Karl-Heinz Dörsmann war damals 13 Jahre alt und ging in die Prinz-Friedrich Schule, heute Pulverrasenschule. Auf seinem Weg zur Schule lief er morgens an der Synagoge vorbei, so wie heute viele Schülerinnen und Schüler an dem Gedenkstein der Synagoge vorbeikommrn. Er konnte sich 1987 an folgendes erinnern:

„Als ich am Morgen des 11. Novembers an der Synagoge vorbeiging, war ein großer Auflauf vor und in dem Gebäude, was in der Nacht von der SA und der SS noch nicht zerstört war, wurde von vielen randalierenden Jugendlichen zerschlagen und in den Bleichgraben geworfen. Am ganzen Tag über schwammen Bücher, Orgelpfeifen und Bänke im Wasser. Unser Lehrer, Herr Langguth hat sich gegen die Zerstörung und das randalieren ausgesprochen und untersagte es jedem aus seiner Klasse bei diesem Unfug dabei zu sein.“

(Quelle: Stadtarchiv Meiningen, Forschungsarbeiten, Nr. 8: Helmuth Künzl, Fakten zur Geschichte der Juden in Meiningen, September 1988).

„Ich war bei der Firma Schneider – Bodenweg 1938 beschäftigt und fuhr einen Bus. Die Firma.
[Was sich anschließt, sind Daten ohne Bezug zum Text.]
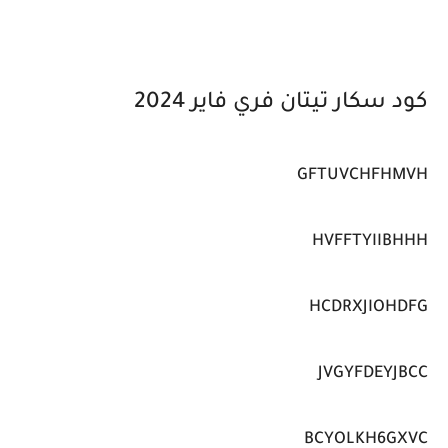
كود سكار تيتان فري فاير 2024
GFTUVCHFHMVH
HVFFTYIIBHHH
HCDRXJIOHDFG
JVGYFDEYJBCC
BCYOLKH6GXVC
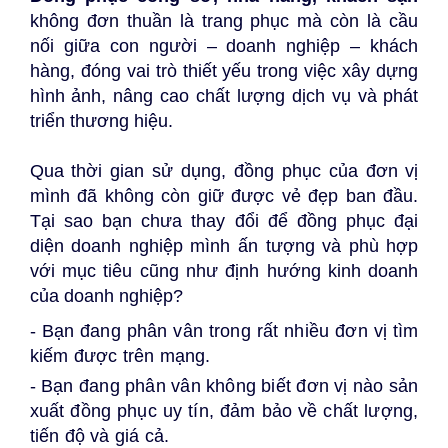
không đơn thuần là trang phục mà còn là cầu
nối giữa con người – doanh nghiệp – khách
hàng, đóng vai trò thiết yếu trong việc xây dựng
hình ảnh, nâng cao chất lượng dịch vụ và phát
triển thương hiệu.
Qua thời gian sử dụng, đồng phục của đơn vị
mình đã không còn giữ được vẻ đẹp ban đầu.
Tại sao bạn chưa thay đổi để đồng phục đại
diện doanh nghiệp mình ấn tượng và phù hợp
với mục tiêu cũng như định hướng kinh doanh
của doanh nghiệp?
- Bạn đang phân vân trong rất nhiều đơn vị tìm
kiếm được trên mạng.
- Bạn đang phân vân không biết đơn vị nào sản
xuất đồng phục uy tín, đảm bảo về chất lượng,
tiến độ và giá cả.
Schneider wurde von der Stadtverwaltung beauftragt, die in der Kristallnacht im Rathauskeller verhafteten Juden nach Buchenwald zu fahren.

Wir fuhren an dem bewussten Morgen – nach der Kristallnacht am 11.11.38 mit 2 Bussen vor dem Meininger Rathaus. Der Markt war schwarz vor Leuten, sodass wir Mühe hatten, mit den Fahrzeugen an die Treppe heranzukommen. Die Stimmung der Menge war gegen die Juden. Hinter mir saß ein Meininger Pferdehändler. Dieser Jude war nach kurzer Zeit wieder in Meiningen, verkaufte sein Anwesen und ist ausgewandert. ….“

(Quelle: Stadtarchiv Meiningen, Forschungsarbeiten, Nr. 8: Helmuth Künzl, Fakten zur Geschichte der Juden in Meiningen, September 1988).

Nach der Pogromnacht durften jüdische Kinder nicht mehr auf staatliche Schulen gehen.

Stadtarchiv Meiningen. Bestand: Schulen, Prinz-Friedrich-Schule, Nr. 17.